Yang is described as a “former official at the China banking regulator.”

The short sell signal was rebuked by the Party’s messaging outlets and in an official statement to Bloomberg by the China Merchants Bank that claimed Goldman had “misled some investors and caused them to worry about the asset quality.”

China Merchants Bank is a large property lender that Yang said faced an “implied loss ratio of credit portfolio in debt investment book” of upwards of 25 percent compared to 6 percent for average lenders.

Banks, which operate on a leveraged fractional reserve system, facing a credit crisis can cause significant issues of going concern with operational liquidity.
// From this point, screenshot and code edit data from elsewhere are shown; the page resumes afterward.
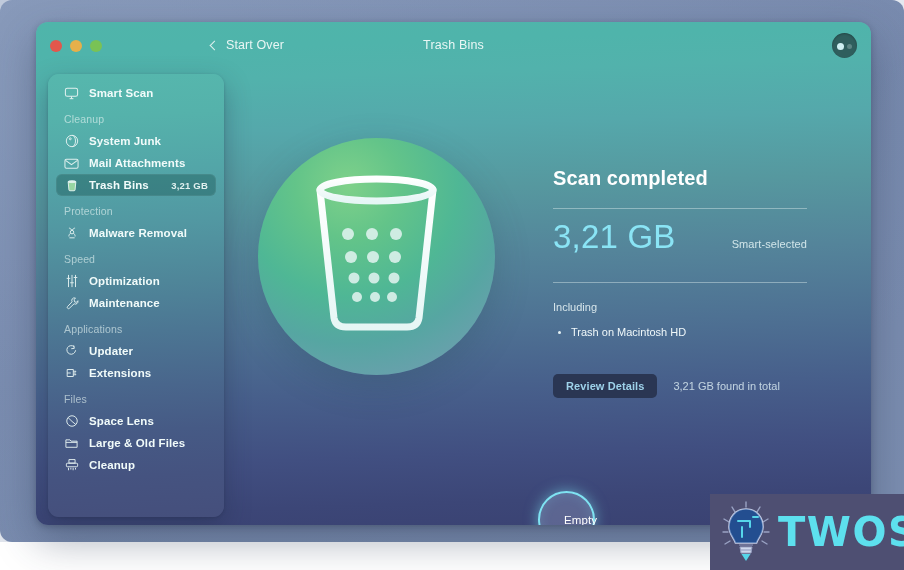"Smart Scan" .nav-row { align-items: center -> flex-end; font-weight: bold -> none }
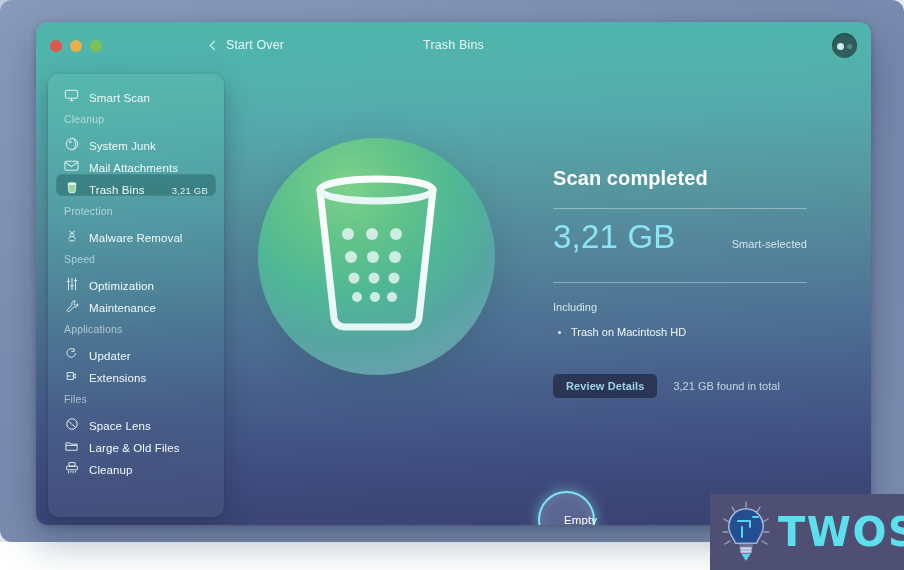"System Junk" span.nav-label { text: System -> Trash }
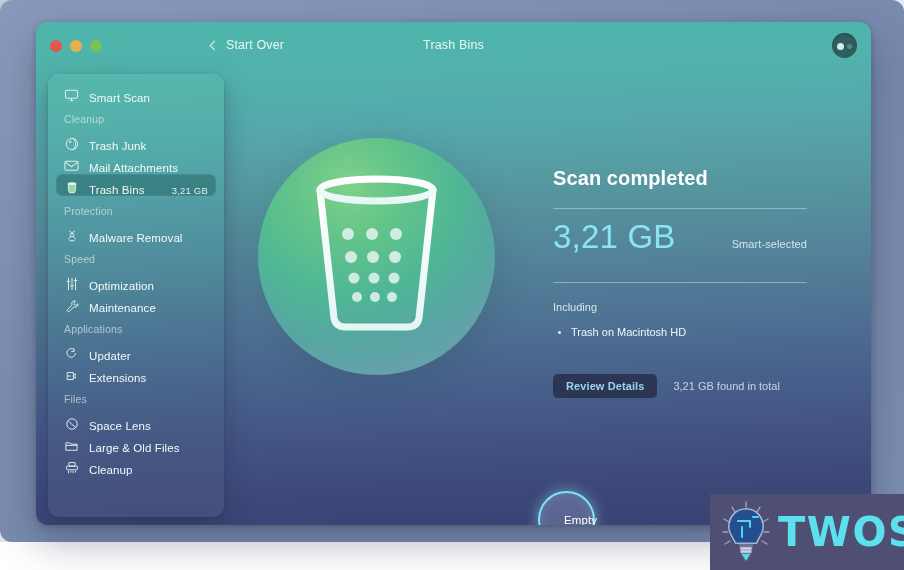"Trash on Macintosh HD" #including-list li { font-size: 11px -> 15px }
This is a situation the western world found out earlier this year when Silicon Valley Bank, one of the largest institutions in the United States and a bank lauded as a venture capital bridge between America and China, went into receivership after bad loans left it without sufficient capital to cover a landslide of withdrawals.

In an opinion piece by a Chinese author on July 11, Bloomberg said of the report, “Goldman is calling out China’s thorniest dilemma at the worst possible time.”

The author is likely correct. In late June, the Party’s censors muzzled Weibo influencer Wu Xiaobo for allegedly having “attacked and undermined” and for spreading “negative and harmful information” after criticizing the state of the country’s stock market.

The Hang Seng Tech index started the year at a high of roughly 4,800 points, a significant rebound over October of 2022’s low of some 2,700. However, the markets gave back most of the gains, flirting with 3,500 by May 31.

The index trades at roughly 4,100 points as of time of writing, having rebounded almost 10 percent in the last three days.

The move appears to come in lockstep with a yuan that has gained approximately 800 pips over the same timeframe.